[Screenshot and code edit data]
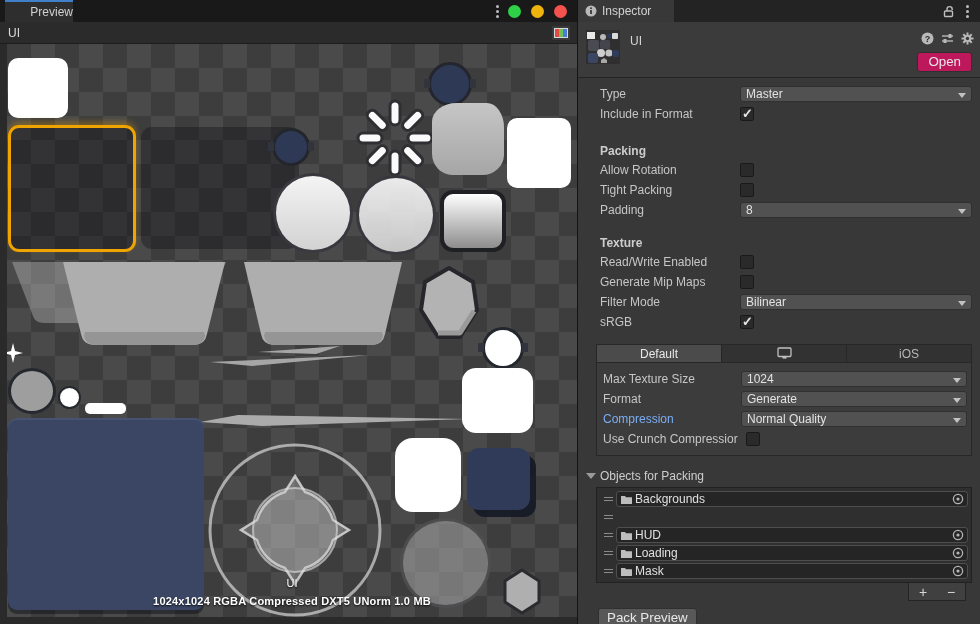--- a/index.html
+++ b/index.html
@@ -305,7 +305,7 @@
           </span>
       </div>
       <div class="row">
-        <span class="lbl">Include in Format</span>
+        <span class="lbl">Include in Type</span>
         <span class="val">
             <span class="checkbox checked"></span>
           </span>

==

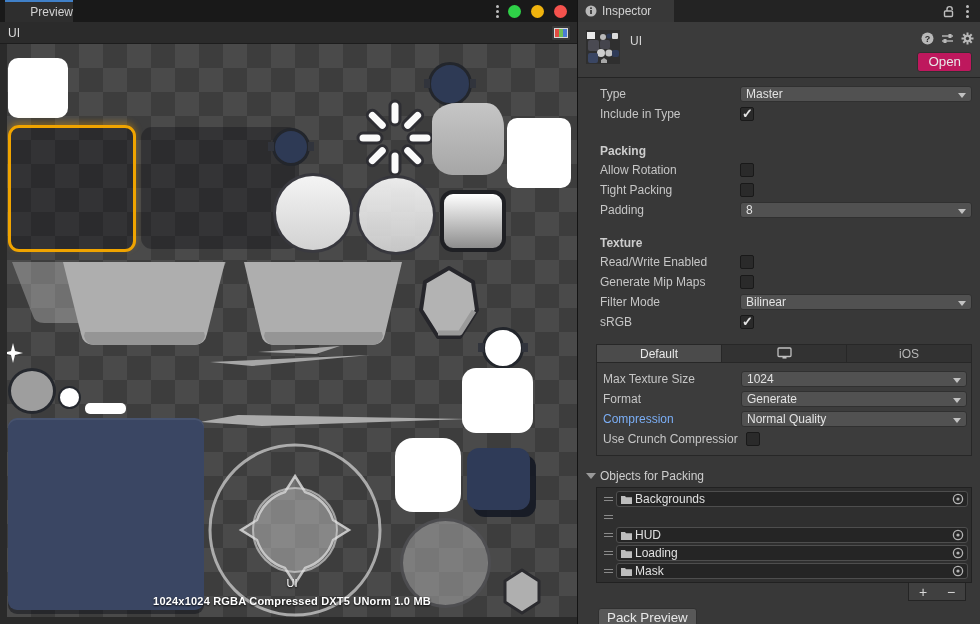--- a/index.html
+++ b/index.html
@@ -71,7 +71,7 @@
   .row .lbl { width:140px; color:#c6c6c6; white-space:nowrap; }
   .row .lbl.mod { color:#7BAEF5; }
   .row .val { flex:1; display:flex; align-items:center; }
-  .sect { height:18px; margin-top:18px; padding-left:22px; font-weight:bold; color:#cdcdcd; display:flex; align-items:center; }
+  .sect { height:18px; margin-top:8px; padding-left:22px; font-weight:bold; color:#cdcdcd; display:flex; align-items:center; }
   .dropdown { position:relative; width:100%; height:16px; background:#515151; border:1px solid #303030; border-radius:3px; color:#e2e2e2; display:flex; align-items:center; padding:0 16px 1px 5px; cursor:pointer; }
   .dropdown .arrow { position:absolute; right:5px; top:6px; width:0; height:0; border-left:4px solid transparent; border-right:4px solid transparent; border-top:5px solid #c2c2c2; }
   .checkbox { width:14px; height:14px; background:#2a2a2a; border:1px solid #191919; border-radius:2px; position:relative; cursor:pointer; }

---

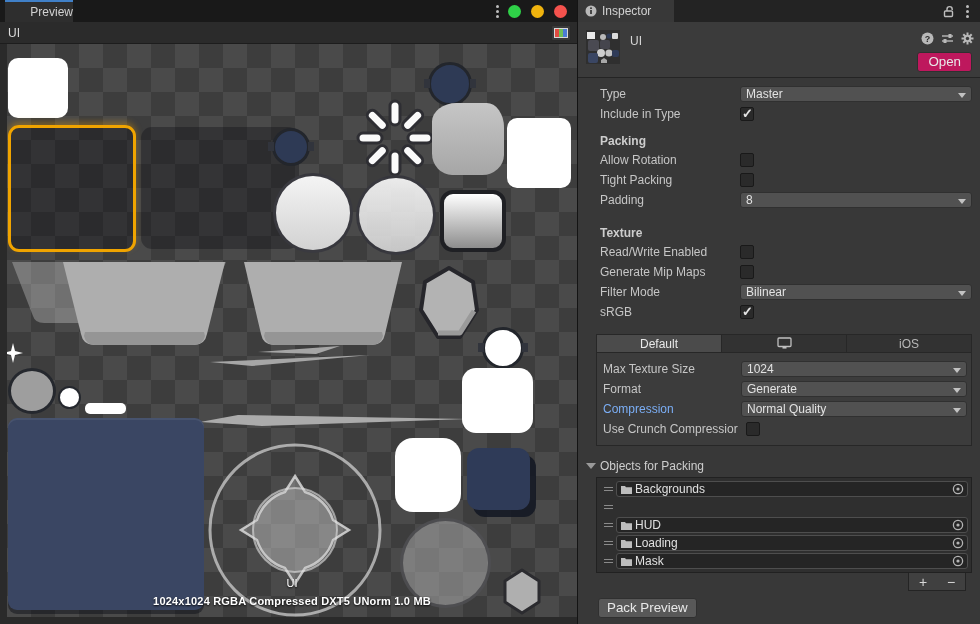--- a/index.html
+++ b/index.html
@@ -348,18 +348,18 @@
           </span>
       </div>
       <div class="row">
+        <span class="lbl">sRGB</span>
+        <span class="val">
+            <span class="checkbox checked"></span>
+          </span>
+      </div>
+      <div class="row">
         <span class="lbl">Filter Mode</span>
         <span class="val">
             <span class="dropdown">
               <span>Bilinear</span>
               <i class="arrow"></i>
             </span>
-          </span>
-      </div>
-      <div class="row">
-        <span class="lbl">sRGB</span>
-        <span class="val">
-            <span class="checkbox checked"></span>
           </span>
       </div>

* _ASSIGNED TASK_
Bring together all lines in the records where the word "Include" is found.

* _RESULT FOR THIS EXERCISE_
-        <span class="lbl">Include in Format</span>
+        <span class="lbl">Include in Type</span>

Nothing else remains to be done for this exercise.